Valuing the carbon stored in forest plantations via the Carbon Farming Initiative (CFI) and through the Emissions Reduction Fund (ERF) is potentially a way to kickstart investment in new plantations in Australia, says AFPA.

New forest plantations would store carbon for the Government to offset against international emissions reduction targets and provide an urgently needed timber resource for Australia’s renewable forest industries.

Late in 2017, the Federal Minister for the Environment and Energy approved a new Plantation Forestry method. Eligible participants are now able to apply to the Clean Energy Regulator (CER) to register an ERF project. The method credits abatement by storing carbon from the atmosphere in trees. This is done by establishing new forest plantations or converting short-rotation plantations to long-rotation plantations.


However, to date there has been little participation in the form of new production tree planting due to artificially imposed barriers, which are not equally applied to environmental plantings.

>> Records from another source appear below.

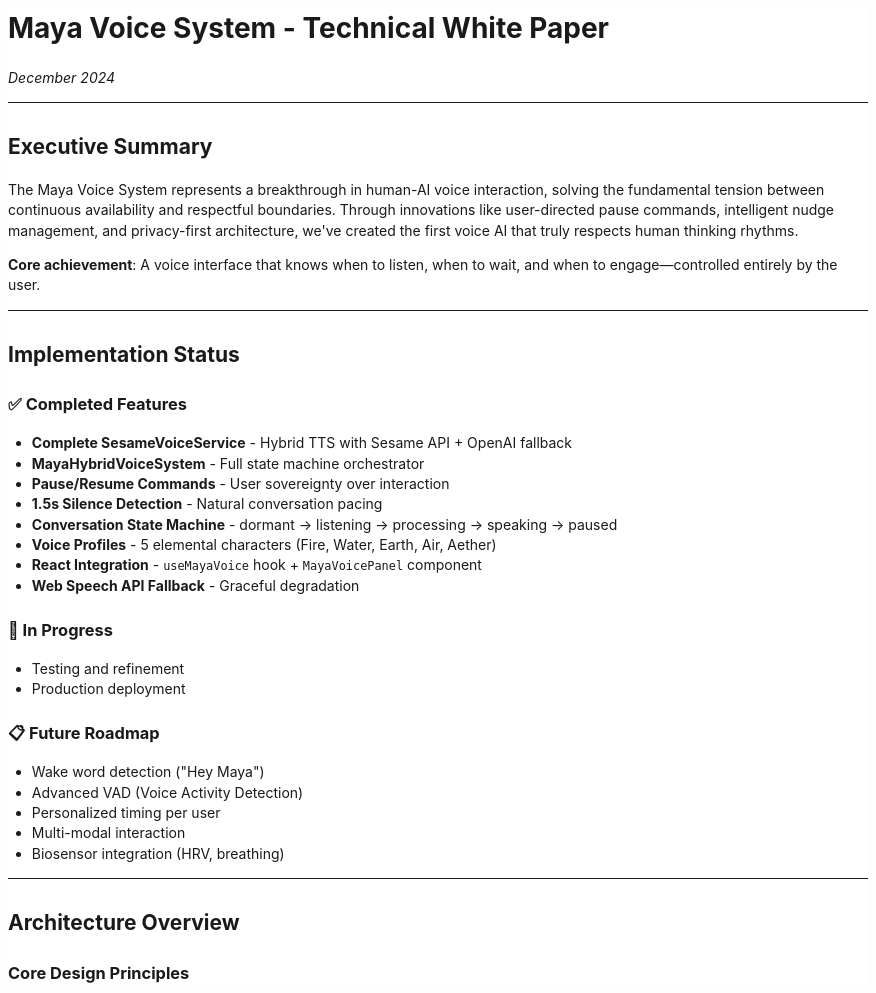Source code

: # Maya Voice System - Technical White Paper

_December 2024_

---

## Executive Summary

The Maya Voice System represents a breakthrough in human-AI voice interaction, solving the fundamental tension between continuous availability and respectful boundaries. Through innovations like user-directed pause commands, intelligent nudge management, and privacy-first architecture, we've created the first voice AI that truly respects human thinking rhythms.

**Core achievement**: A voice interface that knows when to listen, when to wait, and when to engage—controlled entirely by the user.

---

## Implementation Status

### ✅ Completed Features

- **Complete SesameVoiceService** - Hybrid TTS with Sesame API + OpenAI fallback
- **MayaHybridVoiceSystem** - Full state machine orchestrator
- **Pause/Resume Commands** - User sovereignty over interaction
- **1.5s Silence Detection** - Natural conversation pacing
- **Conversation State Machine** - dormant → listening → processing → speaking → paused
- **Voice Profiles** - 5 elemental characters (Fire, Water, Earth, Air, Aether)
- **React Integration** - `useMayaVoice` hook + `MayaVoicePanel` component
- **Web Speech API Fallback** - Graceful degradation

### 🔄 In Progress

- Testing and refinement
- Production deployment

### 📋 Future Roadmap

- Wake word detection ("Hey Maya")
- Advanced VAD (Voice Activity Detection)
- Personalized timing per user
- Multi-modal interaction
- Biosensor integration (HRV, breathing)

---

## Architecture Overview

### Core Design Principles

Of the original $2.55 billion ERF fund there remains just $225 million. The vast majority of the funds allocated to date have not utilised production forest plantations or farm-based forestry (which deliver downstream jobs) but have instead supported vegetation-based projects such as avoided deforestation, managed native regrowth or environmental plantings, says AFPA.

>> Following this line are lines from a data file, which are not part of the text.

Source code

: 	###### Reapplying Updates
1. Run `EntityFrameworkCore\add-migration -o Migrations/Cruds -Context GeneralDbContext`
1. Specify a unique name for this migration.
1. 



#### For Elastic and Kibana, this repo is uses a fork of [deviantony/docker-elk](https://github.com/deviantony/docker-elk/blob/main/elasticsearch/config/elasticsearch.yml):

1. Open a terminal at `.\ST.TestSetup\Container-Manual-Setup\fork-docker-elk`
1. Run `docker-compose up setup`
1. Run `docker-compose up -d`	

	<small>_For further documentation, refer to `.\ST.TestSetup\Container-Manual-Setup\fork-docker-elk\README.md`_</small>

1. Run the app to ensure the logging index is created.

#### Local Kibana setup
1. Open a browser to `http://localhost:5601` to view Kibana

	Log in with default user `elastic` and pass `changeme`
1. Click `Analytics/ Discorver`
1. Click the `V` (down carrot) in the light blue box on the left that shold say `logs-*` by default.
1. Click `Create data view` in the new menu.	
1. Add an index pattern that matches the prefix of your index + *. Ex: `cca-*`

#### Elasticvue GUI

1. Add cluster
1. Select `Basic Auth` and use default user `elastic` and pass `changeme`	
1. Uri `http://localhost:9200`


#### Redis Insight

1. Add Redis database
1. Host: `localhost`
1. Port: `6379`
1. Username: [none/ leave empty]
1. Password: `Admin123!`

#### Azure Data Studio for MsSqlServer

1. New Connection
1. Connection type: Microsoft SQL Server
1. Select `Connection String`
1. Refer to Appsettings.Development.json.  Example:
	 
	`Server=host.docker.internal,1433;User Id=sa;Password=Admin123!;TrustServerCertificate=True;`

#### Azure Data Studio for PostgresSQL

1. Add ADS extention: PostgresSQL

AFPA says that it is estimated that, should constraints be removed to allow new trees to be planted in the right places, about $80 million in ERF funds could generate the planting of some 40,000 hectares of production trees per year over three years (including a significant uptake of farm forestry).

Ensuring the ability of production trees to fully participate in the ERF would also enable the Government to meet a second policy objective; the planting of an additional billion production trees.

The Australian Government has announced that it supports a goal of adding a billion new plantation trees. In order to achieve this it will:

• Undertake a review of the water requirements in the ERF farm forestry and plantation methodologies to enable forestry to fully participate in the ERF;

• Work with industry and state governments to allow regional forestry hubs to maximise their capacity to accommodate plantation expansion in the right places;

• Review other legislation, policies and processes that may be unintentionally restricting plantation expansion.